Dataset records
[Start of Attachment]

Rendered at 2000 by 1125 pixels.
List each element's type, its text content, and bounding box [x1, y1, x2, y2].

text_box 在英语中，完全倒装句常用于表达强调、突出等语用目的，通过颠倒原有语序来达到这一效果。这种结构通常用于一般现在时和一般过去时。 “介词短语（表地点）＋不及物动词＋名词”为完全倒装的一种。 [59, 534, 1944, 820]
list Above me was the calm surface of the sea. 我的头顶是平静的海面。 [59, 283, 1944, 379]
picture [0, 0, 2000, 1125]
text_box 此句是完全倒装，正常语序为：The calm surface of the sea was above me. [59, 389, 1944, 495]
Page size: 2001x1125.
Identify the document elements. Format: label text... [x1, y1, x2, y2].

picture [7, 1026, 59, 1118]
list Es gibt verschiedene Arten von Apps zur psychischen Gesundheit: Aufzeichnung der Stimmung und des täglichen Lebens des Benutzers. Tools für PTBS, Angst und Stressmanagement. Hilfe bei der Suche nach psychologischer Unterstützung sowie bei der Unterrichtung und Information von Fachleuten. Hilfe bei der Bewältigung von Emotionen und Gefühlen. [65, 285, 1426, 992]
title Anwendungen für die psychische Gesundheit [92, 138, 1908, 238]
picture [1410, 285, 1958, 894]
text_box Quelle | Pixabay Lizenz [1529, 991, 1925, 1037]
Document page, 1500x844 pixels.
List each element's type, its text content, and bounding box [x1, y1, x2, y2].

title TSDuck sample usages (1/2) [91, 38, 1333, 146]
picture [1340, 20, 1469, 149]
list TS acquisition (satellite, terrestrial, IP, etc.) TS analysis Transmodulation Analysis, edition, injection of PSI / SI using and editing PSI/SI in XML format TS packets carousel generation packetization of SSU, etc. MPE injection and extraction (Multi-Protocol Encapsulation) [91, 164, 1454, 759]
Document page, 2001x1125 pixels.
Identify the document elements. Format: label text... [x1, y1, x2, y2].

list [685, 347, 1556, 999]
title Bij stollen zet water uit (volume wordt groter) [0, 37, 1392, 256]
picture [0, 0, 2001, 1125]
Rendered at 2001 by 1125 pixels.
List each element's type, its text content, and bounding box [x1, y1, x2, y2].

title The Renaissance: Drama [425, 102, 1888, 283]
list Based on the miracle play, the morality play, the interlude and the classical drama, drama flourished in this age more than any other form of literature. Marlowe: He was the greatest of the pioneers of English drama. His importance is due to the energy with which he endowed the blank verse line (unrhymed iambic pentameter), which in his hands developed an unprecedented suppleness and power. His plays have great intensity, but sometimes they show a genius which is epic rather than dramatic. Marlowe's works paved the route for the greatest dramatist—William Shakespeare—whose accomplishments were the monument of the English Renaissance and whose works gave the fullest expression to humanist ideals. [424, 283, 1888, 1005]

[End of Attachment]

Output nothing but the lines from the one with "Document page, 2001x1125 pixels." through the last line above, each exactly as it stands.

_Answer section:_
Document page, 2001x1125 pixels.
Identify the document elements. Format: label text... [x1, y1, x2, y2].

list [685, 347, 1556, 999]
title Bij stollen zet water uit (volume wordt groter) [0, 37, 1392, 256]
picture [0, 0, 2001, 1125]
Rendered at 2001 by 1125 pixels.
List each element's type, its text content, and bounding box [x1, y1, x2, y2].

title The Renaissance: Drama [425, 102, 1888, 283]
list Based on the miracle play, the morality play, the interlude and the classical drama, drama flourished in this age more than any other form of literature. Marlowe: He was the greatest of the pioneers of English drama. His importance is due to the energy with which he endowed the blank verse line (unrhymed iambic pentameter), which in his hands developed an unprecedented suppleness and power. His plays have great intensity, but sometimes they show a genius which is epic rather than dramatic. Marlowe's works paved the route for the greatest dramatist—William Shakespeare—whose accomplishments were the monument of the English Renaissance and whose works gave the fullest expression to humanist ideals. [424, 283, 1888, 1005]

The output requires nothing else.